Does Premarital Counseling Prevent Future Divorce?

Can premarital counseling really prevent your relationship from failing in the future? Statistics show that following the advice of your pre-marriage counselor actually increases marital success by up to 30%. Why? Communication. Good communication help to resolve problems before they become marriage-ending issues.

After going through premarital counseling, new couples headed down the aisle aren't romanticizing marriage. They know the real effort it will take to make a marriage work, and they have already discussed issues for the future that many couples overlook, such as:

  • Money: Who will be responsible for paying what? How will your monies be separated? Will you both be working full time?
  • Family Planning: Are you interested in having children together? If so, when and how will you handle bringing up children together? Parenting is not a spur of the moment decision. You need to discuss what type of parents you want to be to your children and how you will raise them as a unit.
  • Infidelity: You have said your vows for better or worse; what happens when your marriage is in the latter half of that statement? If the ultimate betrayal of infidelity occurs, how will you go about forgiving your spouse and healing from this event?
  • Sex and Intimacy: What is your preferred sexual frequency? Are you both comfortable talking about intimate issues together? What is your long-term plan for sex, should one of you become bored or complacent in the bedroom?
  • Forgiveness: Nobody is perfect. Therefore, it's important that you learn how to forgive one another.
  • Humility: Premarital counseling also teaches a couple to be humble with one another. You are not better than your spouse, so make sure you treat them as your equal. Make requests, not demands, and recognize their point of view is valid – especially when it differs from yours.

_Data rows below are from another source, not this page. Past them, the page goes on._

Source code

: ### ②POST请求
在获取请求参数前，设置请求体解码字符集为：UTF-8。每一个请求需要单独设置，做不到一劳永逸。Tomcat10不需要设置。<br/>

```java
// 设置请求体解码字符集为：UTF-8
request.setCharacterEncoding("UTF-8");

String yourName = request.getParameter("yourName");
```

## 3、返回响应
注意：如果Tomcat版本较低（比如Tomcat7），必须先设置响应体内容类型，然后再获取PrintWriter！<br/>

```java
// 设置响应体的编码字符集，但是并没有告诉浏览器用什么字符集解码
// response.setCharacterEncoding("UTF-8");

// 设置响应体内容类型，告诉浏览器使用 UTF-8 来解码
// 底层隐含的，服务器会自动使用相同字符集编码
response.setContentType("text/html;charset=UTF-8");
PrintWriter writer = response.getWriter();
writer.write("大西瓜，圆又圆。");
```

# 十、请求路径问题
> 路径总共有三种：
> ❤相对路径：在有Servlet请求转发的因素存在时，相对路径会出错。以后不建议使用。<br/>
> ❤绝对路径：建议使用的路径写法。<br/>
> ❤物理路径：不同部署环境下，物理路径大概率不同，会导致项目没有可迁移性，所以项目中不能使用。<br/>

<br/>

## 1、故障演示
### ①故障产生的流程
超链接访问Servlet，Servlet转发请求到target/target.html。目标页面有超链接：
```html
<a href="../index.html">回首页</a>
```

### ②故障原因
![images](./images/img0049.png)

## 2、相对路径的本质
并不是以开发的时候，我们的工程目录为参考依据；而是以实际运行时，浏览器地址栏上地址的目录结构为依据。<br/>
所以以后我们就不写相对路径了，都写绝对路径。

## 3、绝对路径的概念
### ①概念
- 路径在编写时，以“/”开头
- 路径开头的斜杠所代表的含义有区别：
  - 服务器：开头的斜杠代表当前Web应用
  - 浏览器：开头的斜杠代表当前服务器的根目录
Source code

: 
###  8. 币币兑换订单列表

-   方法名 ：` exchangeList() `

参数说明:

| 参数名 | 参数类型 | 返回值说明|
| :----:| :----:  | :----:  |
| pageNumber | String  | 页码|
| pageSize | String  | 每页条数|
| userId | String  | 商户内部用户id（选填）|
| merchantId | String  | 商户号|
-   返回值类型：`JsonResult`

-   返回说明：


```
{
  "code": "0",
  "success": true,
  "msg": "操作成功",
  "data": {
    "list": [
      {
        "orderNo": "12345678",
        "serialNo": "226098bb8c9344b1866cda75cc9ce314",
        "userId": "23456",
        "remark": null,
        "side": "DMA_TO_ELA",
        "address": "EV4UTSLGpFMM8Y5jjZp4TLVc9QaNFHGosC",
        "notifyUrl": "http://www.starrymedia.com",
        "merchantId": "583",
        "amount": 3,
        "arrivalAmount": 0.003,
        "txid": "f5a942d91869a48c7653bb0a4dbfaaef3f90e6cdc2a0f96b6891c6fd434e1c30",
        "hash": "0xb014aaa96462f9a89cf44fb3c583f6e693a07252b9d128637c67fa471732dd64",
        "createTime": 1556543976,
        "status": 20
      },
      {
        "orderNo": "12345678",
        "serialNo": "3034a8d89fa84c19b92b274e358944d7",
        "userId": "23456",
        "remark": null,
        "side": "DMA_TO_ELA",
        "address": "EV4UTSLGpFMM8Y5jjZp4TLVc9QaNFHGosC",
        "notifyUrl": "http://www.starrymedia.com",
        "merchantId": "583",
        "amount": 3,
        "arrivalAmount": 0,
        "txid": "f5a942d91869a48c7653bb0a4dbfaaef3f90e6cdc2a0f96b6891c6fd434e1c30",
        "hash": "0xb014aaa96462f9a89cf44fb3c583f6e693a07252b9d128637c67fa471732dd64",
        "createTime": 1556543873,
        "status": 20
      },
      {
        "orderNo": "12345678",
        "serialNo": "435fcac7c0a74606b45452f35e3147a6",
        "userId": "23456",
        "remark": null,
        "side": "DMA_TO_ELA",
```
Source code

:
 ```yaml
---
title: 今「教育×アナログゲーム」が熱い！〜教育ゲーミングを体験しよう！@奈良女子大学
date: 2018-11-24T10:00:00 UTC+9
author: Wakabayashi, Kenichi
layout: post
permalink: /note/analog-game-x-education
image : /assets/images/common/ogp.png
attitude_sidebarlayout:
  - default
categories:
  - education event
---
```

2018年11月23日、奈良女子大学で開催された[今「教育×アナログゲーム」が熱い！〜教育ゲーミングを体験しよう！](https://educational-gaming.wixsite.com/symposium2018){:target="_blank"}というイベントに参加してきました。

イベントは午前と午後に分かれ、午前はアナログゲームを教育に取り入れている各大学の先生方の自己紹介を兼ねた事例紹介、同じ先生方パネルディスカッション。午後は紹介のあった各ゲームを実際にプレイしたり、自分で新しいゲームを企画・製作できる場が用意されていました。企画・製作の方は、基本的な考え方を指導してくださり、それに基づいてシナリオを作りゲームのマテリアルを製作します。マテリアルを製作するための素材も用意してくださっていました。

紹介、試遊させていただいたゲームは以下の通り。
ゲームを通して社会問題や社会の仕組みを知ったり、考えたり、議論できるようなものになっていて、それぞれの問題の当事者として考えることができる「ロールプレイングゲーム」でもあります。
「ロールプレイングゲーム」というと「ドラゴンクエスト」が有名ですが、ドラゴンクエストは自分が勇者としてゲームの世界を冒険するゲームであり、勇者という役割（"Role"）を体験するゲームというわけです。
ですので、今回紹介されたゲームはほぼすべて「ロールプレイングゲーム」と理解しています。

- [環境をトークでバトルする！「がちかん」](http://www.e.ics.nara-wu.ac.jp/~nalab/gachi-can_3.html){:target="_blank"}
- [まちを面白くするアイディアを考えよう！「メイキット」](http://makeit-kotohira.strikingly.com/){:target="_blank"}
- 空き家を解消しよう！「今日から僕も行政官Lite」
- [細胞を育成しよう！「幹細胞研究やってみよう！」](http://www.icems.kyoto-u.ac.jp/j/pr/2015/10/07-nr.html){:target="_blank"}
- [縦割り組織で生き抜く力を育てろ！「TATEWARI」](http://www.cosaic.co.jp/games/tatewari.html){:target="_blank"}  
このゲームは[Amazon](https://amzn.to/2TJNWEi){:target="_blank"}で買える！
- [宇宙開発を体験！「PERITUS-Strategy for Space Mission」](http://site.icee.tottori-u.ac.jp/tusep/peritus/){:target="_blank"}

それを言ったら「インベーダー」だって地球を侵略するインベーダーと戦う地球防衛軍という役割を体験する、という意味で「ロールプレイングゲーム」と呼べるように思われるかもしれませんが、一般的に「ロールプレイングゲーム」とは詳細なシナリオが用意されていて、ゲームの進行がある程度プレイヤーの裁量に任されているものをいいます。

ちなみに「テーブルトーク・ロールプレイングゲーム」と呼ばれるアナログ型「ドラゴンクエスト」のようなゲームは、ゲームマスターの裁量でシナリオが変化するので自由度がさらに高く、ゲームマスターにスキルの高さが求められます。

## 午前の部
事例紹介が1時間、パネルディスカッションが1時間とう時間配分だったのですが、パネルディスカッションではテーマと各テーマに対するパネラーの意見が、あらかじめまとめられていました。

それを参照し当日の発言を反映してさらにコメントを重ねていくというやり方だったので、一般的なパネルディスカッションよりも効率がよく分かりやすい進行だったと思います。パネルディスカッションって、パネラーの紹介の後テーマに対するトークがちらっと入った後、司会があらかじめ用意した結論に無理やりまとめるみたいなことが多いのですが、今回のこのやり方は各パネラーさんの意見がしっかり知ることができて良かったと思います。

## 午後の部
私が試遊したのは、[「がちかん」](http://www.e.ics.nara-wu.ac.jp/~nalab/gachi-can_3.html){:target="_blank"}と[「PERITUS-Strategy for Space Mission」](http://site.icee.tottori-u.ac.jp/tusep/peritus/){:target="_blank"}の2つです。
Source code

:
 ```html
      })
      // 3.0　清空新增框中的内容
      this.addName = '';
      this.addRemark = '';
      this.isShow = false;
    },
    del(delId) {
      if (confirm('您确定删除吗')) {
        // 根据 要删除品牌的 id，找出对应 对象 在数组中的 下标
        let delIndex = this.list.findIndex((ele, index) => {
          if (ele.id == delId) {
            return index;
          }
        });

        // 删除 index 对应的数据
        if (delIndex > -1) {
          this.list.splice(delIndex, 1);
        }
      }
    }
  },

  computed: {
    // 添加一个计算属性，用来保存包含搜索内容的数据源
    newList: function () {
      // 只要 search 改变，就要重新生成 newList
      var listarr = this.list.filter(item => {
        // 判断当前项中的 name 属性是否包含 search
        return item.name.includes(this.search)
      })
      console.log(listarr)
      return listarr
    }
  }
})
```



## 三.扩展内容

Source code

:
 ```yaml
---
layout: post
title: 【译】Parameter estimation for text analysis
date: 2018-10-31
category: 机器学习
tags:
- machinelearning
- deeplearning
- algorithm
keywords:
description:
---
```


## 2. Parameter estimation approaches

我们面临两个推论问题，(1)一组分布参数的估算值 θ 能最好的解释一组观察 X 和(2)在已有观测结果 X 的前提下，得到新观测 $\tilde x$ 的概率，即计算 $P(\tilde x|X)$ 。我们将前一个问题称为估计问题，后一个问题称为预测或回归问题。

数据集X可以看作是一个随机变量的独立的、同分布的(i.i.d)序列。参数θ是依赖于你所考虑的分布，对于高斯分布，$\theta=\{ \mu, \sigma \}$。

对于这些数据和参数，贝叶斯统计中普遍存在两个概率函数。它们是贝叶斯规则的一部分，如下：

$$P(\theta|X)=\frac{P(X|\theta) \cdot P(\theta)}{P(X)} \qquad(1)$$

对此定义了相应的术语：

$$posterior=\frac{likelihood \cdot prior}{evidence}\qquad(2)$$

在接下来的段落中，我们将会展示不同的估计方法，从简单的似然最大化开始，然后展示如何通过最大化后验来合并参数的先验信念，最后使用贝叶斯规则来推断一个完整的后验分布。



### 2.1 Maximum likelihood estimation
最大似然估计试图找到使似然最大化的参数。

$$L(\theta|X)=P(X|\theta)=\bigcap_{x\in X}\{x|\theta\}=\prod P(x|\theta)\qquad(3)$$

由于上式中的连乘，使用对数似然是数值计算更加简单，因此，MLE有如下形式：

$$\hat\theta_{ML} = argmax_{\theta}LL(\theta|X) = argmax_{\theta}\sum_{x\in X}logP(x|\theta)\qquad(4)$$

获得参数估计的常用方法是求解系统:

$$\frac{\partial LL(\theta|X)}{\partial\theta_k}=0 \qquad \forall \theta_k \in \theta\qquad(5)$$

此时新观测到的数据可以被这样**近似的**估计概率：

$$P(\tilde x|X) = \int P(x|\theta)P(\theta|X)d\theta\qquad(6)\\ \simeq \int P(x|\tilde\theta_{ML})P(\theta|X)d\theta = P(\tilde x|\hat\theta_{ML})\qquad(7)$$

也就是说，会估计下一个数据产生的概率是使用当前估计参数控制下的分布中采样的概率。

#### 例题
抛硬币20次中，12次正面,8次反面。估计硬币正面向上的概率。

By addressing potential "deal-breakers" in the relationship, premarital counseling can help prevent future divorce.

How to Get the Most from Premarital Counseling

If you are considering getting pre-marriage counseling to solidify your relationship and truly commit to loving one another through thick and thin, you're going to want to take your classes seriously. Here is how you can get the most out of pre-marriage counseling.

  • Go in with an open mind: Even if you are not a "therapy" person by nature, it's important to go into your pre-marriage counseling with an open mind. Even if you don't think you need marriage advice, you may still learn valuable lessons about your partner during this time. Work hard to create a good rapport with your counselor so that they can understand you as a couple and discover the best way to strengthen your bond.
  • Be thankful for your partner: If your spouse isn't quite as thrilled about going to pre-marriage counseling as you are, be sure to thank them for being so accommodating.
  • Know it may be challenging: Not all people are designed to open up about their most private thoughts and weaknesses. Yet, this is what your counselor is asking you to do. Speaking to a stranger about your relationship, or hearing about private details from your partner's past isn't always easy, but it is what will benefit you as a couple in the long run.
  • Learn from the teacher: Your counselor isn't there to judge you or pick your relationship apart negatively, they are there to help you identify weak spots and to help you learn how to be the person you can be for your partner.